Hello everyone,
this is my first post. Hope I'll do everything right
This is my current network setup:
- Ceph hosts with 40Gbit LACP bond each
- Clients with 20Gbit LACP bond each
- CHR with 200Gbit LACP bond ( connected to 2 stacked switches where all other hosts are connected )
CHR is virtualized on a Proxmox server where nothing else is running, has the following resources:
- 40cores ( type: host )
- RAM 32GB
- 1GB NVMe disk
- 2x100Gbit NICs are passed as PCI devices ( I noticed a better performance compared to bridge ) and LACP bonded CHR side
What I’m experiencing is high latency between clients and Ceph OSDs routed through CHR ( spans from 10ms to 50ms ), even though ping times and transfer tests are good:
- pings (from client network to Ceph network) take about 0.25ms
- running iperf3 I'm able to saturate the NICs ( 40Gbit bond LACP ) and CHR CPU usage stays within 15%
Unfortunately during a Flent test, I observed significant UDP packet loss which in case of TCP packets would cause more issues of course (attached image).
Something I noticed that when traffic increase between clients and Ceph hosts, the latency would decrease.
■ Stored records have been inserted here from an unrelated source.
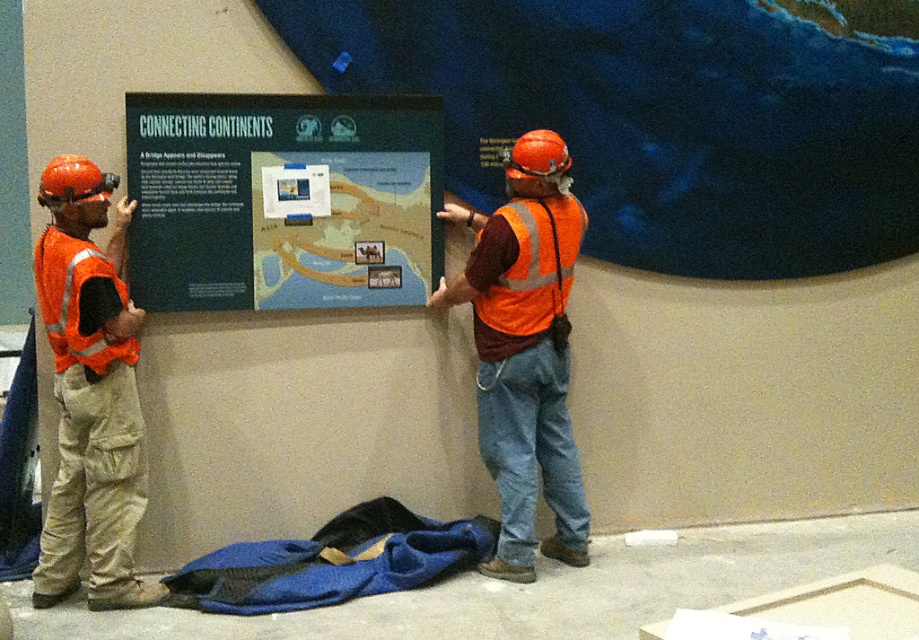
Between matte orange safety vest at left and orange reflective safety vest at center, which one is positioned lower?

matte orange safety vest at left is lower down.

Does matte orange safety vest at left have a lesser width compared to orange reflective safety vest at center?

No.

Which is in front, point (67, 541) or point (550, 272)?

Positioned in front is point (67, 541).

You are a GUI agent. You are given a task and a screenshot of the screen. Output one action in this format:
    pyautogui.click(x=<x>, y=<y>)
    Task: Click on the matte orange safety vest at left
    
    Given the screenshot: What is the action you would take?
    pyautogui.click(x=89, y=394)

Between green matte signboard at center and orange reflective safety vest at center, which one appears on the left side from the viewer's perspective?

green matte signboard at center

Who is more distant from viewer, (302, 241) or (540, 294)?

Positioned behind is point (302, 241).

Does point (348, 280) come in front of point (532, 234)?

No, it is not.

What are the coordinates of `green matte signboard at center` in the screenshot? It's located at (282, 200).

Can you confirm if reflective orange vest at center is bigger than matte orange safety vest at left?

Indeed, reflective orange vest at center has a larger size compared to matte orange safety vest at left.

Is point (554, 458) closer to viewer compared to point (135, 468)?

That is False.

At what (x,y) coordinates should I click in order to perform the action: click on reflective orange vest at center. Please return your answer as a coordinate pair (x, y). This screenshot has height=640, width=919. Looking at the image, I should click on (525, 352).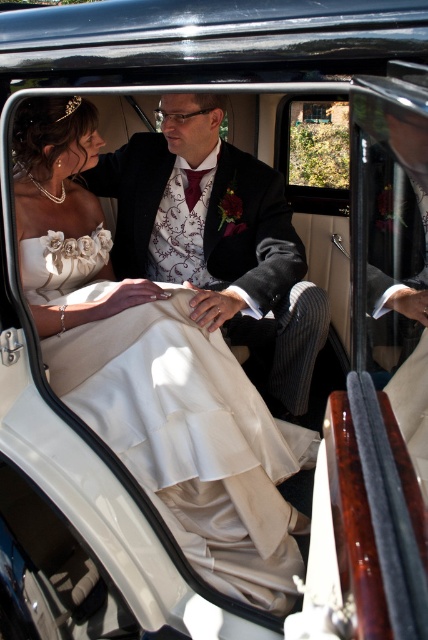
Between point (240, 577) and point (278, 365), which one is positioned behind?

The point (278, 365) is behind.

Where is `satin/crepe wedding dress at center`? This screenshot has height=640, width=428. satin/crepe wedding dress at center is located at coordinates (190, 440).

Is point (279, 512) behind point (315, 342)?

No, (279, 512) is closer to viewer.

At what (x,y) coordinates should I click in order to perform the action: click on satin/crepe wedding dress at center. Please return your answer as a coordinate pair (x, y). This screenshot has height=640, width=428. Looking at the image, I should click on (190, 440).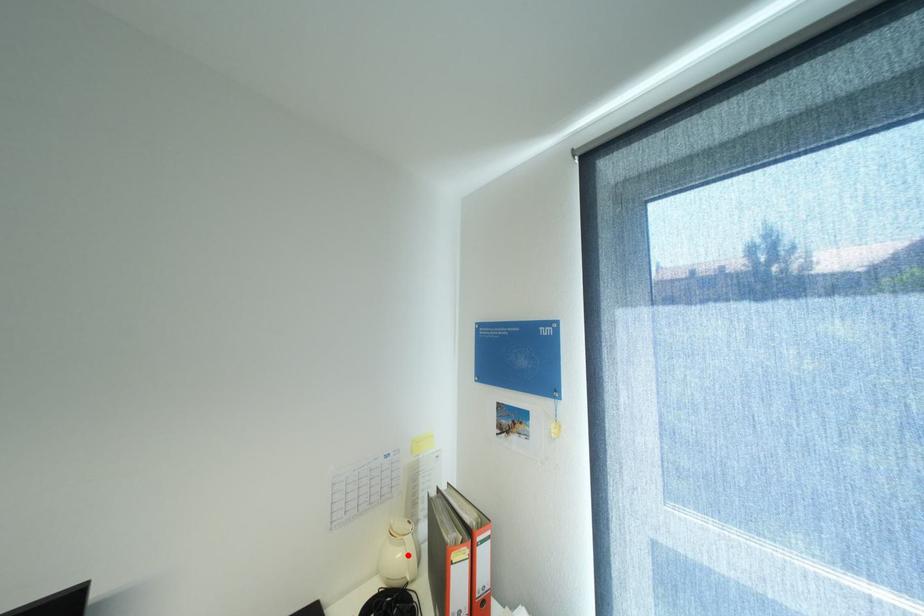
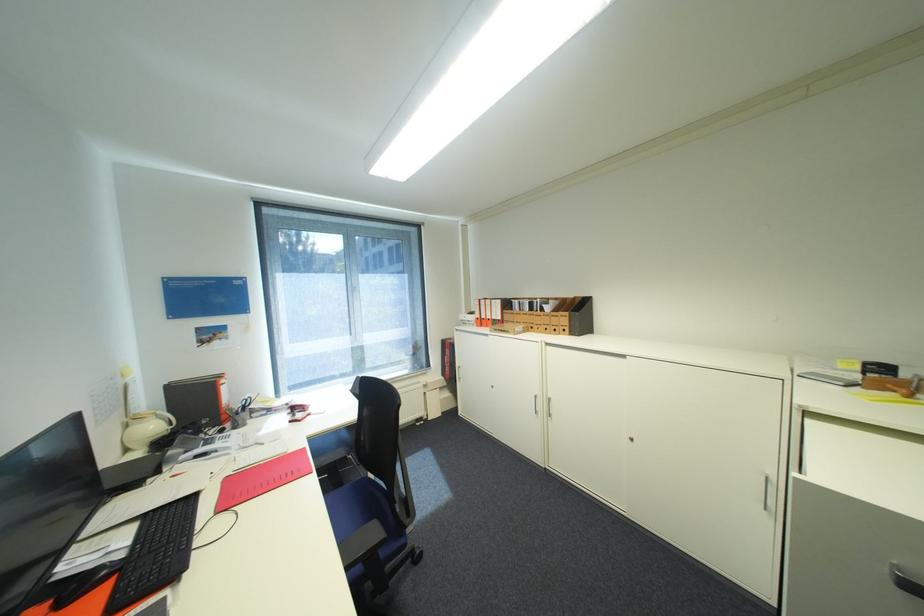
Find the pixel in the second image that matches the highlighted location in the first image.

(161, 427)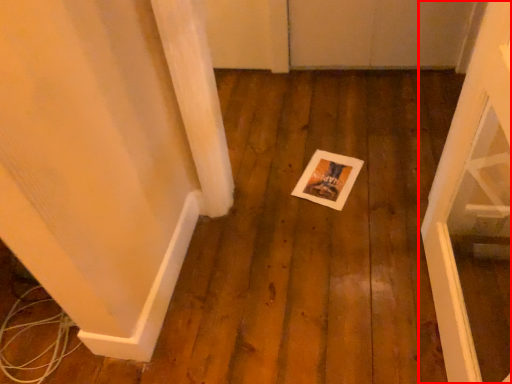
Question: From the image's perspective, where is door (annotated by the red box) located in relation to postcard in the image?

Choices:
 (A) below
 (B) above

Answer: (A)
This made me think that the latency could be a problem of CPU frequency scaling and that the scenario was going better when higher frequencies were hit. So I set a narrow range of higher frequency, from 3000Mhz to 3500Mhz, but this changed nothing.
I also noticed that the C-STATES of the Proxmox host is very high on C6, but and this could reflect on CHR routing speed ( maybe ) but I don't have counter proofs for this as I didn't try to force C-STATES to C1 at most. I would need some scheduled maintenance for this as CHR is my primary router.
I use CheckMK to monitor CHR via SNMP and I don't see anything strange from there, NICs are all up and running and no errors occur.
Do you have any experience in a setup like this one: Proxmox + CHR + Ceph ?
I'd need to understand if I'm doing something wrong in CHR or if the problem is somewhere else.